■ What you have to do:
Please reproduce all the data exactly as written and omit the pictures.
________
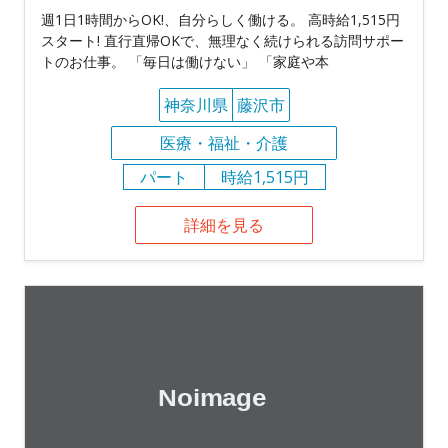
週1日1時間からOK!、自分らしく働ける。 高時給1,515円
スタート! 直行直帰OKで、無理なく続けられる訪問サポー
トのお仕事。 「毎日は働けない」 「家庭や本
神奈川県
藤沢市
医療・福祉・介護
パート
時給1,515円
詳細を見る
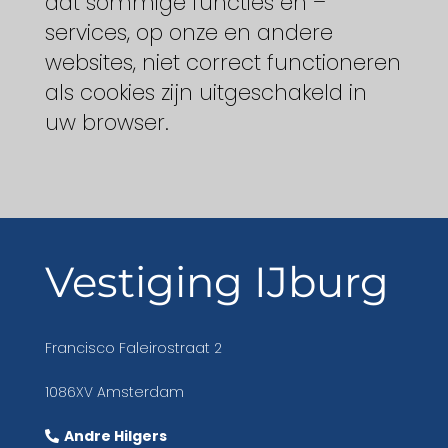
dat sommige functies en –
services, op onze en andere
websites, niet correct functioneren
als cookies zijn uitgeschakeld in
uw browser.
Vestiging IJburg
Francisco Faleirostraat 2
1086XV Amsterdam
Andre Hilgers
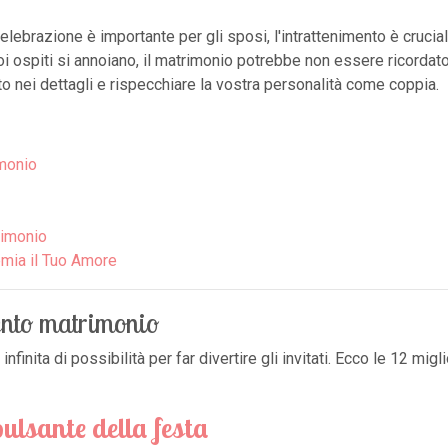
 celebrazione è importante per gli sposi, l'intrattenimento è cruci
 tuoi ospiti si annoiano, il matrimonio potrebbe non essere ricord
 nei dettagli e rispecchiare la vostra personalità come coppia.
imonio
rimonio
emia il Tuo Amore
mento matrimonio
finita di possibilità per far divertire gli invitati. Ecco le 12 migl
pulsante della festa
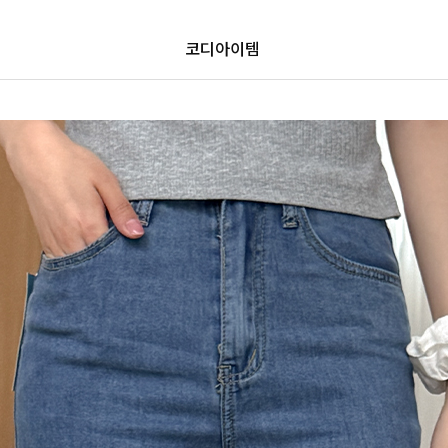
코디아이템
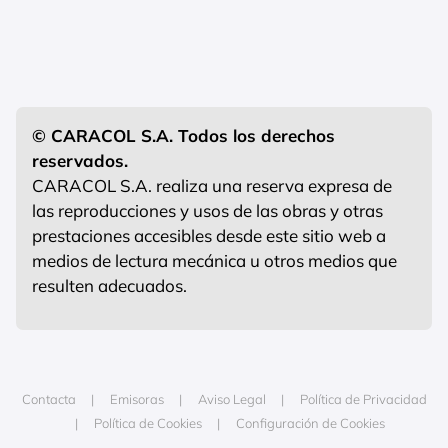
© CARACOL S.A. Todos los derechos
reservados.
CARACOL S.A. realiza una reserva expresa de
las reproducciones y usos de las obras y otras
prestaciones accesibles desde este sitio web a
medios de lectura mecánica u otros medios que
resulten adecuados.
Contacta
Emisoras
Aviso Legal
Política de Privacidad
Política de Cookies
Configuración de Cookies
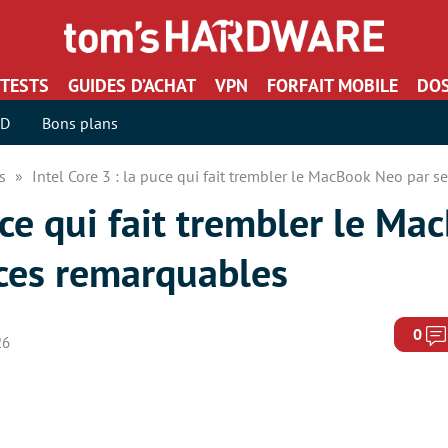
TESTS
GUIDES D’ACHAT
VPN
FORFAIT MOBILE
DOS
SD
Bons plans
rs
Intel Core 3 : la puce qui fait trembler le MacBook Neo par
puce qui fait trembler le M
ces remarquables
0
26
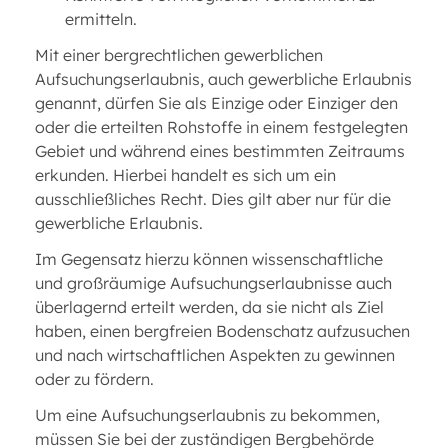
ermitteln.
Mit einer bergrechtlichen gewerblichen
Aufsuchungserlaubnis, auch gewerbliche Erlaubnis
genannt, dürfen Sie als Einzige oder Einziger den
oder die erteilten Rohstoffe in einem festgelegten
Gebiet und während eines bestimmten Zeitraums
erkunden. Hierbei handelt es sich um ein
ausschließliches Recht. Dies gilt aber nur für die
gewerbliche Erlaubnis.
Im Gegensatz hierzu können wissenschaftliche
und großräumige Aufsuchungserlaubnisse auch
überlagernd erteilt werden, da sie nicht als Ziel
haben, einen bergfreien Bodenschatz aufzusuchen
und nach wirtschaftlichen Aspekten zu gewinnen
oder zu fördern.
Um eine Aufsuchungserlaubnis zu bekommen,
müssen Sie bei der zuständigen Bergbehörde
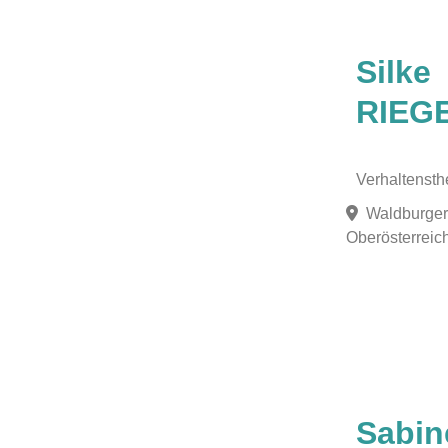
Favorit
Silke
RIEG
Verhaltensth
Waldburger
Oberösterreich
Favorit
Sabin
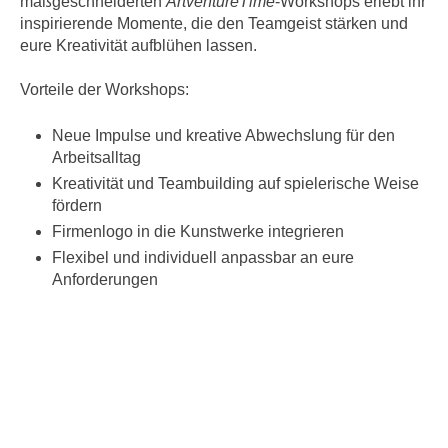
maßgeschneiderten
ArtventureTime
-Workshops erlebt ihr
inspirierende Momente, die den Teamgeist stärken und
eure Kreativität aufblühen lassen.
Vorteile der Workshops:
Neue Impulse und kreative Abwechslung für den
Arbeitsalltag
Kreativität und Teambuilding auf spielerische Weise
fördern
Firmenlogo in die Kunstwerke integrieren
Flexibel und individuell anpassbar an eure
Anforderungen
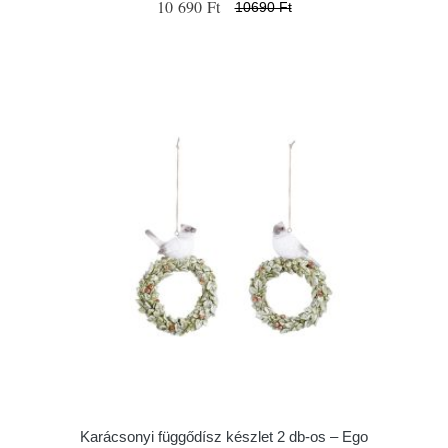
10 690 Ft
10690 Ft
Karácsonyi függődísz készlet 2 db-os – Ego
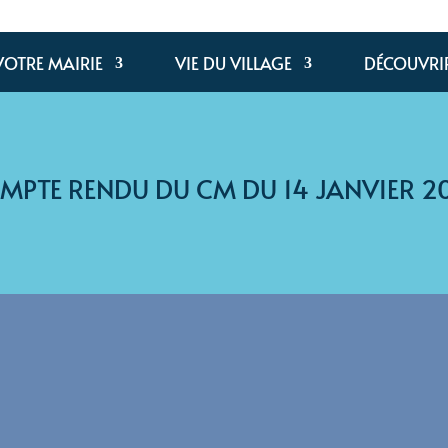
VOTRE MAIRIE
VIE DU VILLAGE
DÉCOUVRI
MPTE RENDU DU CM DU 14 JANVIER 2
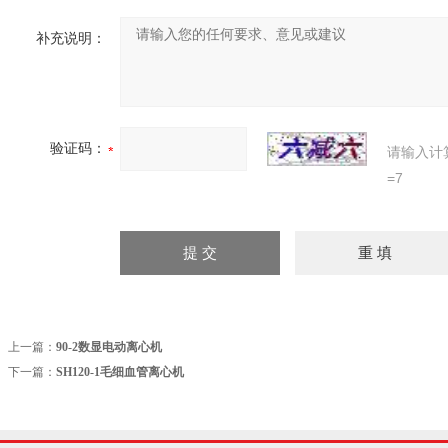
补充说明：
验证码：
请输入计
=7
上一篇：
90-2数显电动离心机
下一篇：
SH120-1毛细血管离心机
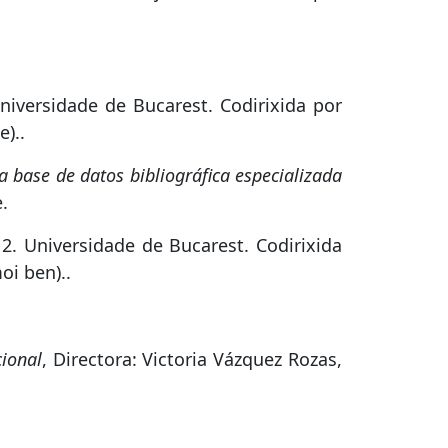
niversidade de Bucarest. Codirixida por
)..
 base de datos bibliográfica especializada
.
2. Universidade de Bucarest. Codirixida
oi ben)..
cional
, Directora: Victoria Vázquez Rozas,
________
■ Written solution:
週1日1時間からOK!、自分らしく働ける。 高時給1,515円
スタート! 直行直帰OKで、無理なく続けられる訪問サポー
トのお仕事。 「毎日は働けない」 「家庭や本
神奈川県
藤沢市
医療・福祉・介護
パート
時給1,515円
詳細を見る
dat sommige functies en –
services, op onze en andere
websites, niet correct functioneren
als cookies zijn uitgeschakeld in
uw browser.
Vestiging IJburg
Francisco Faleirostraat 2
1086XV Amsterdam
Andre Hilgers
 celebrazione è importante per gli sposi, l'intrattenimento è cruci
 tuoi ospiti si annoiano, il matrimonio potrebbe non essere ricord
 nei dettagli e rispecchiare la vostra personalità come coppia.
imonio
rimonio
emia il Tuo Amore
mento matrimonio
finita di possibilità per far divertire gli invitati. Ecco le 12 migl
pulsante della festa
코디아이템
© CARACOL S.A. Todos los derechos
reservados.
CARACOL S.A. realiza una reserva expresa de
las reproducciones y usos de las obras y otras
prestaciones accesibles desde este sitio web a
medios de lectura mecánica u otros medios que
resulten adecuados.
Contacta
Emisoras
Aviso Legal
Política de Privacidad
Política de Cookies
Configuración de Cookies
TESTS
GUIDES D’ACHAT
VPN
FORFAIT MOBILE
DOS
SD
Bons plans
rs
Intel Core 3 : la puce qui fait trembler le MacBook Neo par
puce qui fait trembler le M
ces remarquables
0
26
ermitteln.
Mit einer bergrechtlichen gewerblichen
Aufsuchungserlaubnis, auch gewerbliche Erlaubnis
genannt, dürfen Sie als Einzige oder Einziger den
oder die erteilten Rohstoffe in einem festgelegten
Gebiet und während eines bestimmten Zeitraums
erkunden. Hierbei handelt es sich um ein
ausschließliches Recht. Dies gilt aber nur für die
gewerbliche Erlaubnis.
Im Gegensatz hierzu können wissenschaftliche
und großräumige Aufsuchungserlaubnisse auch
überlagernd erteilt werden, da sie nicht als Ziel
haben, einen bergfreien Bodenschatz aufzusuchen
und nach wirtschaftlichen Aspekten zu gewinnen
oder zu fördern.
Um eine Aufsuchungserlaubnis zu bekommen,
müssen Sie bei der zuständigen Bergbehörde
Favorit
Silke
RIEG
Verhaltensth
Waldburger
Oberösterreich
Favorit
Sabin
maßgeschneiderten
ArtventureTime
-Workshops erlebt ihr
inspirierende Momente, die den Teamgeist stärken und
eure Kreativität aufblühen lassen.
Vorteile der Workshops:
Neue Impulse und kreative Abwechslung für den
Arbeitsalltag
Kreativität und Teambuilding auf spielerische Weise
fördern
Firmenlogo in die Kunstwerke integrieren
Flexibel und individuell anpassbar an eure
Anforderungen
10 690 Ft
10690 Ft
Karácsonyi függődísz készlet 2 db-os – Ego
VOTRE MAIRIE
VIE DU VILLAGE
DÉCOUVRI
MPTE RENDU DU CM DU 14 JANVIER 2
补充说明：
验证码：
请输入计
=7
上一篇：
90-2数显电动离心机
下一篇：
SH120-1毛细血管离心机
niversidade de Bucarest. Codirixida por
)..
 base de datos bibliográfica especializada
.
2. Universidade de Bucarest. Codirixida
oi ben)..
cional
, Directora: Victoria Vázquez Rozas,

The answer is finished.